● Problem requirements: Your answer should be every line of the records that contains the word "musi", copied as it stands.

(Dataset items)
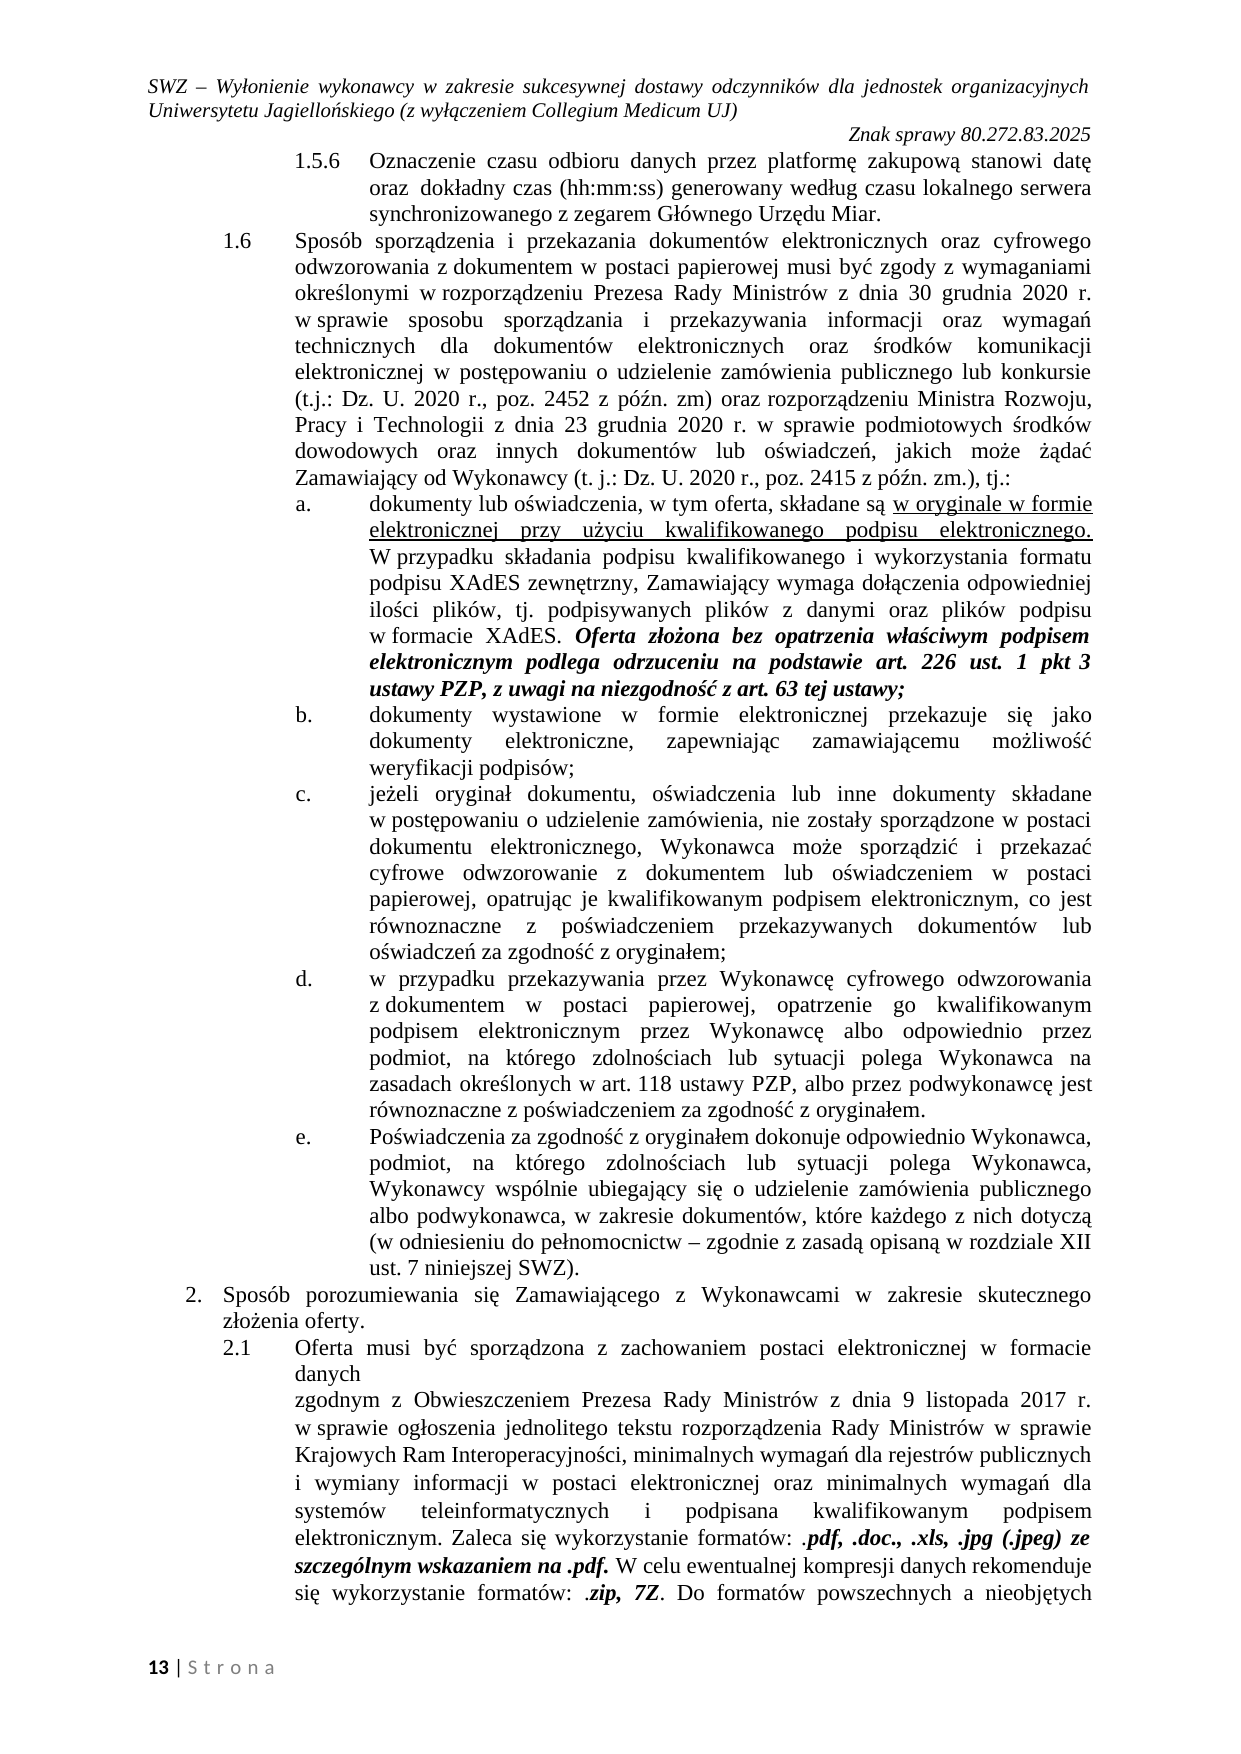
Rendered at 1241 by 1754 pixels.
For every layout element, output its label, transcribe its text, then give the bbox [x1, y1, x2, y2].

list Poświadczenia za zgodność z oryginałem dokonuje odpowiednio Wykonawca, podmiot, na którego zdolnościach lub sytuacji polega Wykonawca, Wykonawcy wspólnie ubiegający się o udzielenie zamówienia publicznego albo podwykonawca, w zakresie dokumentów, które każdego z nich dotyczą (w odniesieniu do pełnomocnictw – zgodnie z zasadą opisaną w rozdziale XII ust. 7 niniejszej SWZ). [295, 1123, 1093, 1281]
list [294, 1386, 1093, 1606]
list Oferta musi być sporządzona z zachowaniem postaci elektronicznej w formacie danych [223, 1333, 1093, 1386]
list Sposób sporządzenia i przekazania dokumentów elektronicznych oraz cyfrowego odwzorowania z dokumentem w postaci papierowej musi być zgody z wymaganiami określonymi w rozporządzeniu Prezesa Rady Ministrów z dnia 30 grudnia 2020 r. w sprawie sposobu sporządzania i przekazywania informacji oraz wymagań technicznych dla dokumentów elektronicznych oraz środków komunikacji elektronicznej w postępowaniu o udzielenie zamówienia publicznego lub konkursie (t.j.: Dz. U. 2020 r., poz. 2452 z późn. zm) oraz rozporządzeniu Ministra Rozwoju, Pracy i Technologii z dnia 23 grudnia 2020 r. w sprawie podmiotowych środków dowodowych oraz innych dokumentów lub oświadczeń, jakich może żądać Zamawiający od Wykonawcy (t. j.: Dz. U. 2020 r., poz. 2415 z późn. zm.), tj.: [223, 227, 1093, 490]
list dokumenty lub oświadczenia, w tym oferta, składane są w oryginale w formie elektronicznej przy użyciu kwalifikowanego podpisu elektronicznego. W przypadku składania podpisu kwalifikowanego i wykorzystania formatu podpisu XAdES zewnętrzny, Zamawiający wymaga dołączenia odpowiedniej ilości plików, tj. podpisywanych plików z danymi oraz plików podpisu w formacie XAdES. Oferta złożona bez opatrzenia właściwym podpisem elektronicznym podlega odrzuceniu na podstawie art. 226 ust. 1 pkt 3 ustawy PZP, z uwagi na niezgodność z art. 63 tej ustawy; [295, 490, 1093, 701]
list Sposób porozumiewania się Zamawiającego z Wykonawcami w zakresie skutecznego złożenia oferty. [185, 1281, 1093, 1333]
list Oznaczenie czasu odbioru danych przez platformę zakupową stanowi datę oraz dokładny czas (hh:mm:ss) generowany według czasu lokalnego serwera synchronizowanego z zegarem Głównego Urzędu Miar. [294, 148, 1093, 227]
list w przypadku przekazywania przez Wykonawcę cyfrowego odwzorowania z dokumentem w postaci papierowej, opatrzenie go kwalifikowanym podpisem elektronicznym przez Wykonawcę albo odpowiednio przez podmiot, na którego zdolnościach lub sytuacji polega Wykonawca na zasadach określonych w art. 118 ustawy PZP, albo przez podwykonawcę jest równoznaczne z poświadczeniem za zgodność z oryginałem. [295, 964, 1093, 1123]
list jeżeli oryginał dokumentu, oświadczenia lub inne dokumenty składane w postępowaniu o udzielenie zamówienia, nie zostały sporządzone w postaci dokumentu elektronicznego, Wykonawca może sporządzić i przekazać cyfrowe odwzorowanie z dokumentem lub oświadczeniem w postaci papierowej, opatrując je kwalifikowanym podpisem elektronicznym, co jest równoznaczne z poświadczeniem przekazywanych dokumentów lub oświadczeń za zgodność z oryginałem; [295, 780, 1093, 964]
list dokumenty wystawione w formie elektronicznej przekazuje się jako dokumenty elektroniczne, zapewniając zamawiającemu możliwość weryfikacji podpisów; [295, 701, 1093, 780]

● Response to the exercise:
list Oferta musi być sporządzona z zachowaniem postaci elektronicznej w formacie danych [223, 1333, 1093, 1386]
list Sposób sporządzenia i przekazania dokumentów elektronicznych oraz cyfrowego odwzorowania z dokumentem w postaci papierowej musi być zgody z wymaganiami określonymi w rozporządzeniu Prezesa Rady Ministrów z dnia 30 grudnia 2020 r. w sprawie sposobu sporządzania i przekazywania informacji oraz wymagań technicznych dla dokumentów elektronicznych oraz środków komunikacji elektronicznej w postępowaniu o udzielenie zamówienia publicznego lub konkursie (t.j.: Dz. U. 2020 r., poz. 2452 z późn. zm) oraz rozporządzeniu Ministra Rozwoju, Pracy i Technologii z dnia 23 grudnia 2020 r. w sprawie podmiotowych środków dowodowych oraz innych dokumentów lub oświadczeń, jakich może żądać Zamawiający od Wykonawcy (t. j.: Dz. U. 2020 r., poz. 2415 z późn. zm.), tj.: [223, 227, 1093, 490]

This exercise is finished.